### Passage shown
==================================================

Leading commentators on the subject have taken a position against interspousal immunity. Prosser, Law of Torts. s. 116, at 883, 884 (3d ed. 1964); 1 Harper & James, Law of Torts 645, 646 (1956); see 21 U. of Fla. L. Rev. 484 (1969). Furthermore an increasing number of jurisdictions, such as New Jersey (Immer v. Risko, 56 N.J. 482, 267 A.2d 481 (1970)), have rejected the arguments in favor of immunity. We consider that our law permitting actions by spouses to recover for torts committed by one against the other is more relevant than ever under today's conditions. Doiron v. Doiron, 109 N.H. 1, 4, 241 A.2d 372, 374 (1968). We hold, therefore, that our law permitting the maintenance of the present action by the plaintiff against her former husband is the sounder rule of law.

Furthermore New Hampshire has an obvious interest in providing redress for injuries which occur on its highways. Dow v. Larrabee, 107 N.H. 70, 72, 217 A.2d 506, 508 (1966). This is especially true when, as in this case, one of the vehicles involved was operated by a resident of this State. Permitting plaintiff to maintain her suit will promote the advancement of our State's governmental interest. Clark v. Clark, 107 N.H. 351, 354, 222 *218 A.2d 205, 208 (1966). The other pertinent considerations in arriving at a choice-of-law, that is, predictability of results, maintenance of interstate orderliness, and simplification of the judicial process, will be satisfied, or at least not contravened, by a decision to apply New Hampshire law in this case. We conclude therefore that plaintiff can maintain her suit against her former husband and his motion to dismiss it was properly denied. Clark v. Clark supra; Doiron v. Doiron, 109 N.H. 1, 241 A.2d 372 (1968); see Annot., 29 A.L.R.3d 603, 631-34, 637-39 (1970).

==================================================

### Supplied information
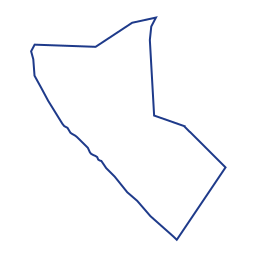 the border of Shabeellaha Dhexe, rotated 91°
{"feature_id": "SOM-2410", "entity_name": "Shabeellaha Dhexe", "entity_type": "Region", "adm_level": 1, "iso_a3": "SOM", "parent_name": "Somalia", "parent_adm1": "", "projection": "albers", "projection_center": [46.104, 3.02], "detail": "fine", "context": "isolated", "style": "outline", "palette": "blue", "viewbox_px": 256, "rotation_deg": 91, "n_neighbors": 0, "source": "natural_earth", "source_scale": "10m", "svg_char_len": 685}
<svg xmlns="http://www.w3.org/2000/svg" viewBox="0 0 256 256"><g transform="rotate(91 128 128)"><path d="M238.9,77.3L235.9,80.5L215.8,104.0L200.7,117.5L192.3,127.6L176.8,140.5L168.5,149.1L161.4,154.1L161.2,155.1L160.7,156.2L160.1,157.2L159.5,157.5L157.6,158.3L156.5,160.1L155.6,162.3L154.4,164.5L152.9,165.7L148.5,167.8L137.9,178.9L136.6,180.6L134.7,184.1L133.7,185.5L128.9,188.5L127.2,191.8L124.9,193.7L102.2,208.3L89.3,215.5L77.3,222.4L77.1,222.4L60.9,223.9L53.0,226.2L46.3,222.8L47.4,161.8L22.7,125.7L17.1,102.0L26.1,106.5L39.6,107.7L115.1,102.1L125.2,71.6L125.4,71.7L130.7,66.3L130.8,66.0L165.7,29.8L238.5,77.0L238.9,77.3Z" fill="none" stroke="#1e3a8a" stroke-width="2"/></g></svg>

==================================================

### What is needed
Reproduce the passage of the court opinion on interspousal immunity between "Leading commentators on" and "rule of law.", inclusive.

### Written solution
Leading commentators on the subject have taken a position against interspousal immunity. Prosser, Law of Torts. s. 116, at 883, 884 (3d ed. 1964); 1 Harper & James, Law of Torts 645, 646 (1956); see 21 U. of Fla. L. Rev. 484 (1969). Furthermore an increasing number of jurisdictions, such as New Jersey (Immer v. Risko, 56 N.J. 482, 267 A.2d 481 (1970)), have rejected the arguments in favor of immunity. We consider that our law permitting actions by spouses to recover for torts committed by one against the other is more relevant than ever under today's conditions. Doiron v. Doiron, 109 N.H. 1, 4, 241 A.2d 372, 374 (1968). We hold, therefore, that our law permitting the maintenance of the present action by the plaintiff against her former husband is the sounder rule of law.